- The Washington Times - Wednesday, October 18, 2006

GREENSBORO, N.C. (AP) - President Bush focused on the gentler side of his agenda Wednesday, promoting education and cheering up sick children.

Less than three weeks to the election, Bush’s interest in the country’s youngest citizens came during a base-building trip to North Carolina, a state he won easily in both his presidential races. But even in the conservative South, many voters have grown unhappy with the president’s leadership as violence reigns in Iraq.

Bush didn’t mention those troubles in his public remarks, but turned on the charm during a visit to a barbecue restaurant and classes at Waldo C. Falkener Elementary School. He greeted lunchtime dinners at Stamey’s, chatting into a cell phone that one man thrust into his hand. Then he ate a classic North Carolina lunch of barbecue pork and chicken.

Noticeably missing on Bush’s North Carolina itinerary were campaign stops with Reps. Charles Taylor and Robin Hayes, a pair of veteran Republicans facing spirited Democratic challenges that could help tip the balance of power in the House. He didn’t go near their districts. Bush was to attend a fundraising dinner for the Republican National Committee at a private residence where no media coverage was allowed.

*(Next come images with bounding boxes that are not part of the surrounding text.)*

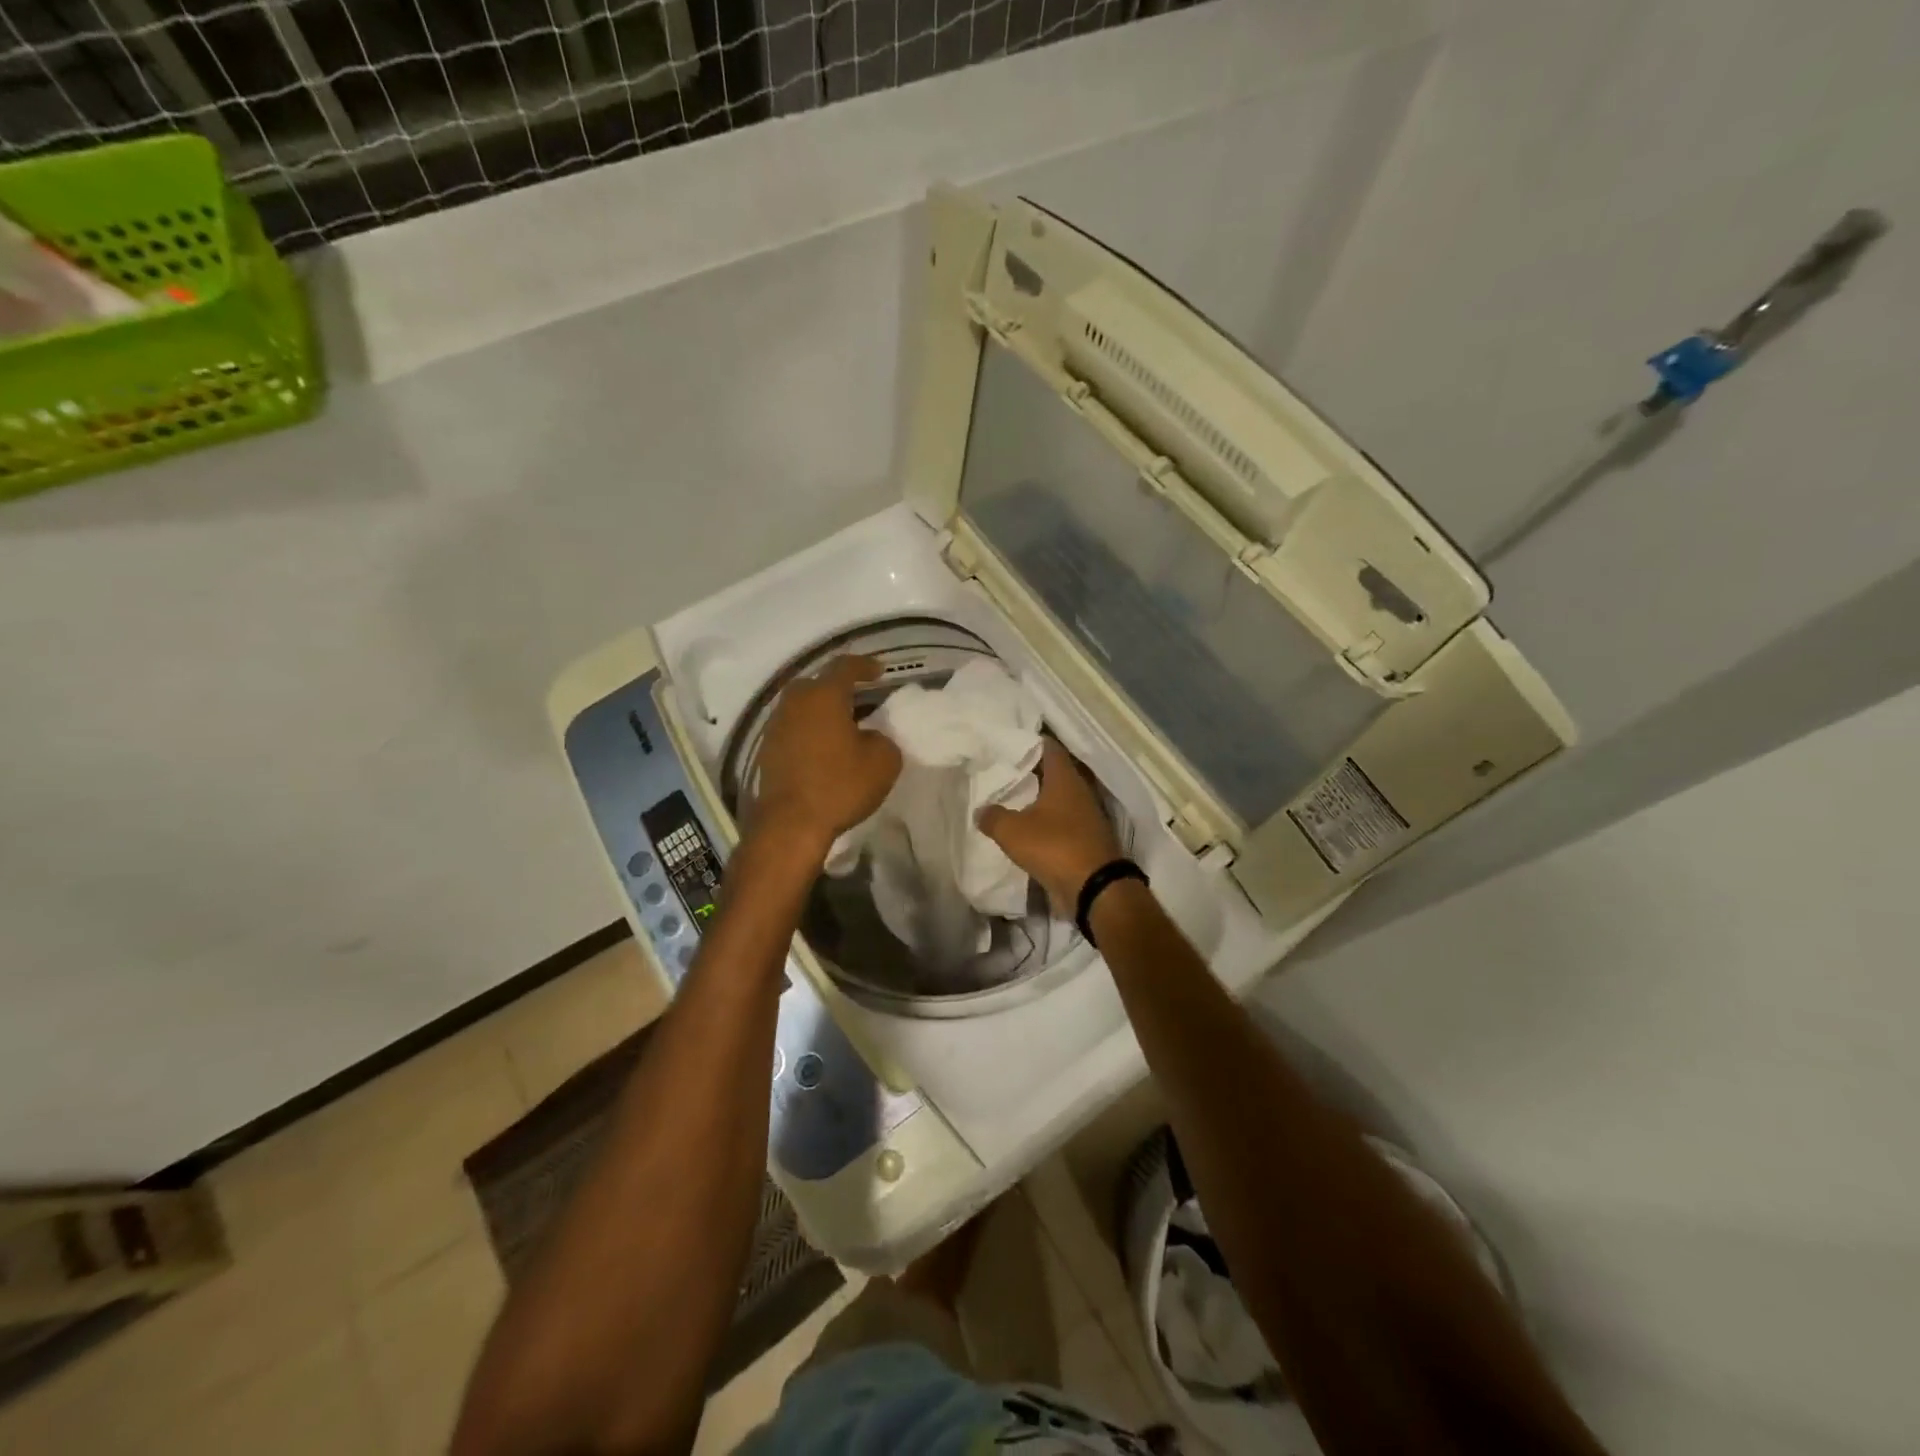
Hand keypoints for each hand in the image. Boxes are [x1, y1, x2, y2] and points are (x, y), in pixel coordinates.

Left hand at [752, 655, 900, 850]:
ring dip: (823, 711)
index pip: (845, 667)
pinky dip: (810, 731)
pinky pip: (793, 728)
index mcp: (824, 695)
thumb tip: (870, 737)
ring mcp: (776, 725)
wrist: (790, 824)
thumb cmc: (840, 785)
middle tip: (861, 699)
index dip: (865, 666)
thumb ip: (883, 739)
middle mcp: (795, 702)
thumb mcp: (883, 761)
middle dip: (840, 688)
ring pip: (803, 706)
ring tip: (844, 726)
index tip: (879, 671)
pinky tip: (825, 748)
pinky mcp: (766, 749)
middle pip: (818, 684)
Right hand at [977, 739, 1122, 914]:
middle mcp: (1079, 791)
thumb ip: (993, 817)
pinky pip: (1063, 822)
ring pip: (1059, 799)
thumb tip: (981, 810)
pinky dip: (1047, 822)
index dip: (1031, 742)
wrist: (1095, 888)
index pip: (1050, 748)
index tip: (1009, 742)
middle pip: (1054, 773)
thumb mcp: (1013, 831)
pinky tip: (1028, 828)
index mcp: (1065, 779)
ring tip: (1011, 799)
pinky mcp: (1087, 839)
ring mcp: (1086, 816)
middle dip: (1031, 771)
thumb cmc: (1054, 847)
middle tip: (1004, 771)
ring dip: (1039, 799)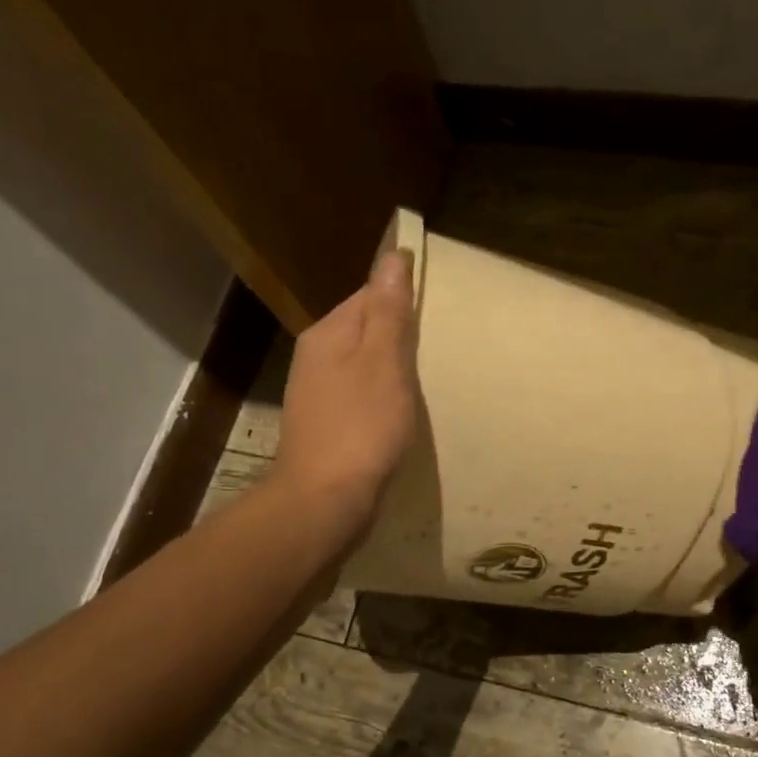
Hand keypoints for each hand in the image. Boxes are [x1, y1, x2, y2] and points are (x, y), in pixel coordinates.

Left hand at [266, 251, 419, 529]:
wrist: (324, 500)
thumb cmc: (361, 427)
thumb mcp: (384, 362)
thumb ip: (388, 312)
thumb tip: (392, 255)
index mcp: (328, 334)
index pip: (368, 295)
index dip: (402, 298)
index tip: (438, 310)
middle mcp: (316, 357)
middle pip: (365, 329)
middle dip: (399, 334)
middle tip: (441, 345)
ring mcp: (318, 394)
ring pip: (363, 364)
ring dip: (393, 367)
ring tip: (428, 377)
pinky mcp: (326, 425)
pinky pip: (361, 394)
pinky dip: (383, 396)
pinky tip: (401, 411)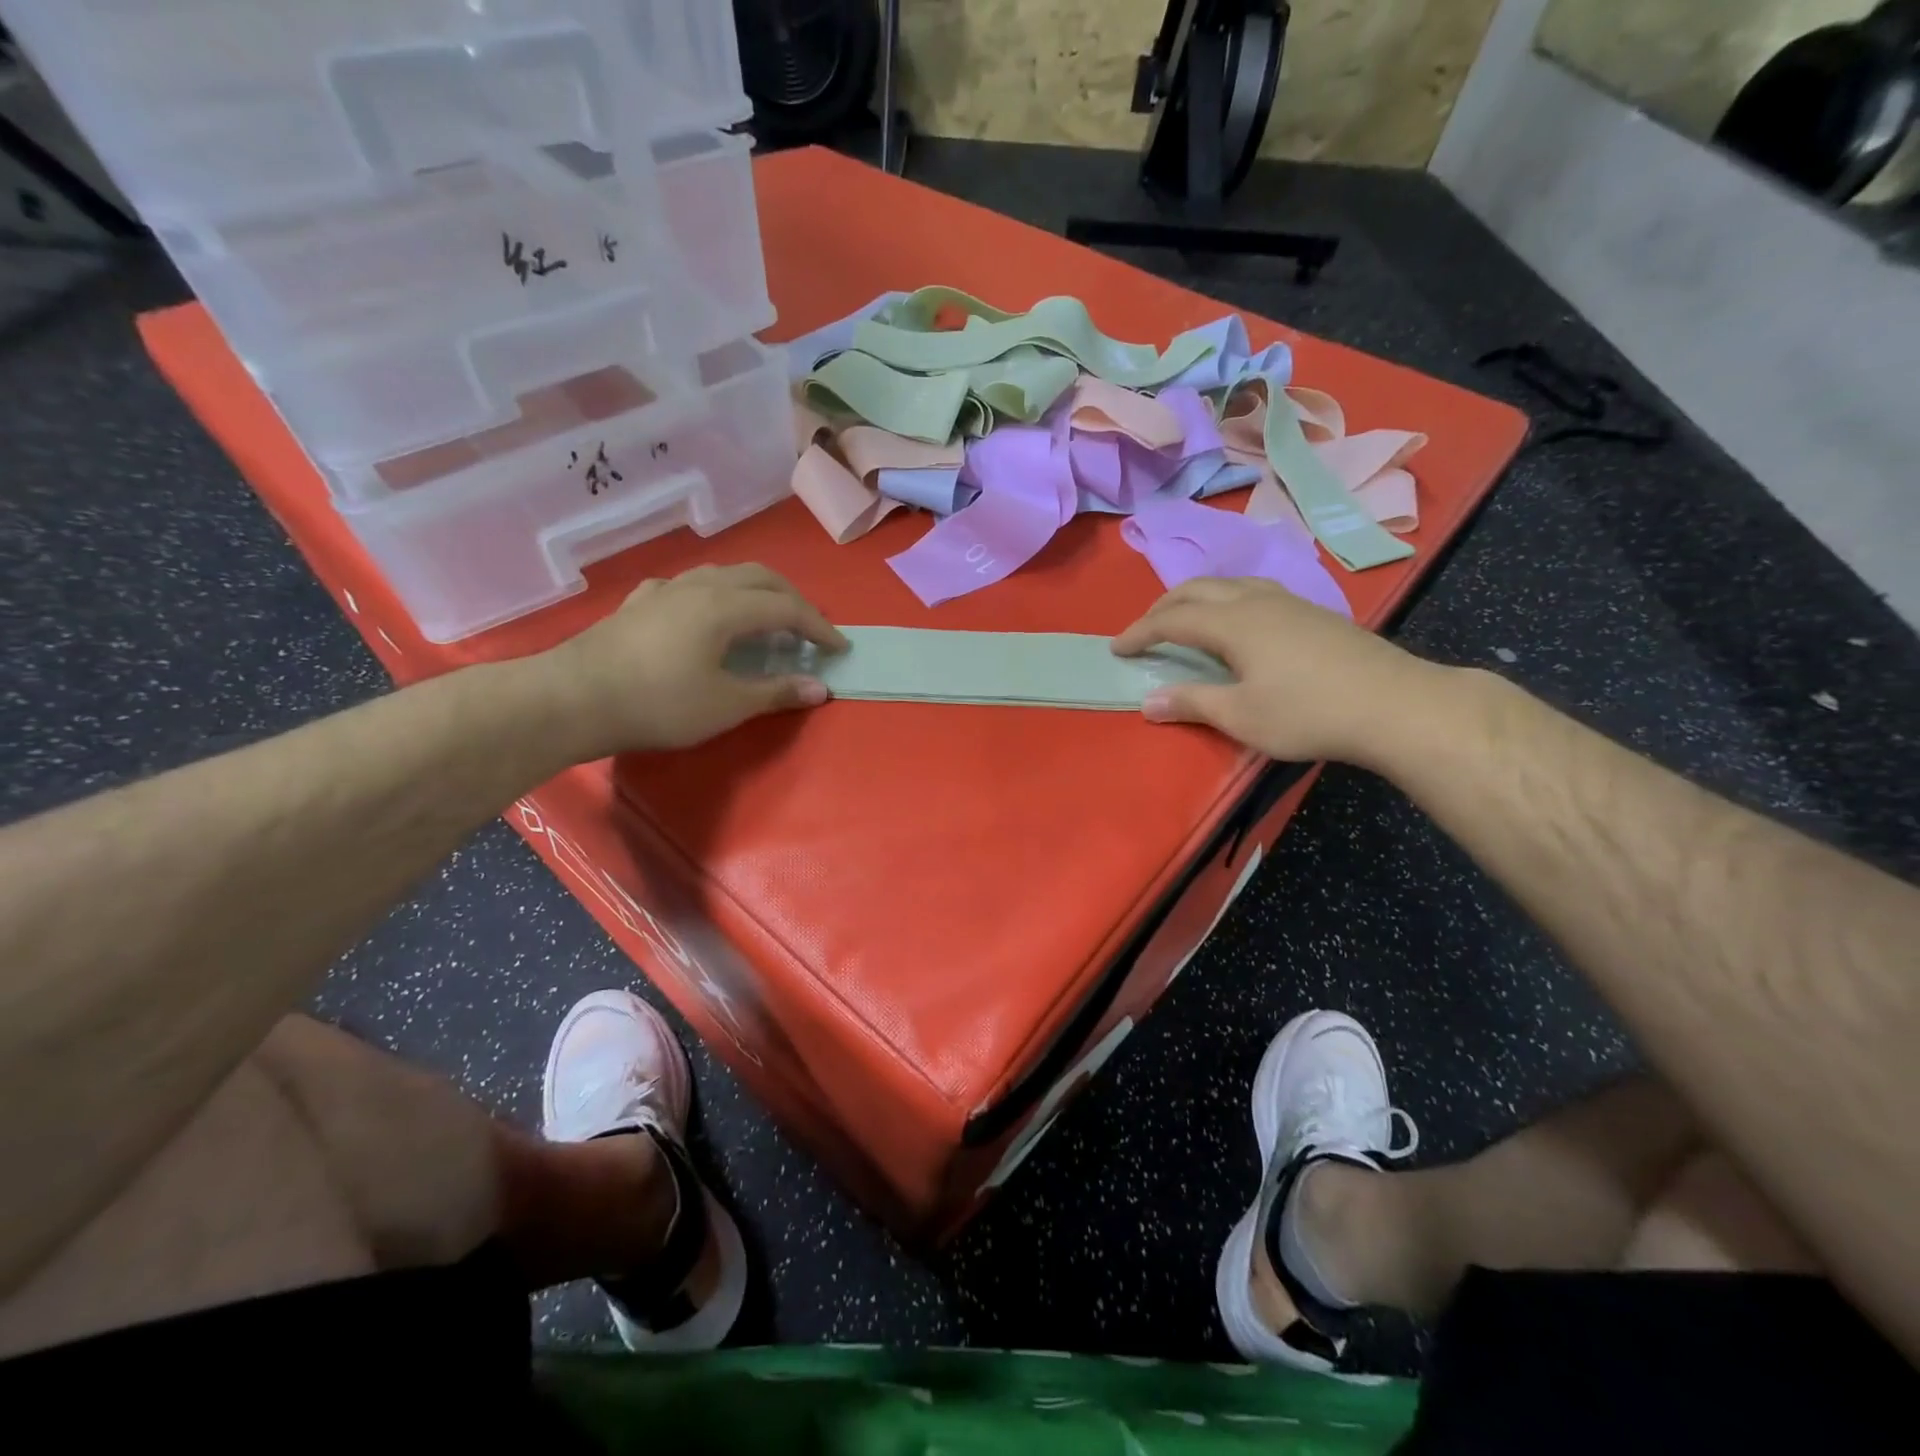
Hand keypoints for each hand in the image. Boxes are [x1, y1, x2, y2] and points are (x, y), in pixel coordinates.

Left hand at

Rep. Howard Coble, who represents the district that includes the children’s camp, told the News-Record of Greensboro this week that he wasn’t sure what the political value of the visit would be.

“I’m not uncomfortable having him here,” Coble told the News-Record of Greensboro. “I don’t know that it helps. But it doesn’t hurt and it might help. There are a lot of his supporters who are simply not happy with Iraq. I’m not happy about it. But that doesn’t mean I dislike my president.”

At the school, Bush drew excited gasps from fifth grader Ta’kyria Woodard when he entered her class, and he leaned over and whispered in her ear to calm her. Then he went to the third grade computer lab and threw a presidential glare to silence some rambunctious boys. Turning to the cameras, Bush said, “Reminds me of my days in the class.”

Bush’s speech in the school’s multipurpose room was the third event in as many weeks focusing on the classroom. Those speeches come as a series of school shootings in recent weeks have unnerved parents across the nation.

Bush’s signature education bill, No Child Left Behind, is up for reauthorization next year. Congressional Democrats helped hand him a bipartisan victory with that law five years ago. But the politics have changed and a Democratic majority on Capitol Hill could make it tougher for Bush to get the law reapproved without increased funding and other work.

Bush said the school is an example of why No Child Left Behind should be renewed. He said the percentage of third graders reading at grade level increased from 46 percent to 76 percent in four years.

“I think it would be a huge mistake for the United States Congress not to reauthorize this important piece of legislation,” Bush said. “And the reason I say that is because it’s working. We have achieved concrete results.”

Later, Bush visited Victory Junction Gang Camp for critically ill children. The camp was created by NASCAR driver Kyle Petty and his wife, Pattie, in memory of their son Adam. Adam Petty was killed six years ago in a racetrack crash at age 19.

An Elon University poll last month showed a recent rise in Bush’s approval rating in the state, but more people - 48.5 percent to 45.2 percent - said they disapproved of the president’s performance.

While Bush has expressed complete confidence that Republicans will keep control Congress, Vice President Dick Cheney said Tuesday that the GOP will hold the Senate and has “a good shot at holding the House.”

Snow said any suggestion that Cheney’s confidence has diminished was “over-parsing.”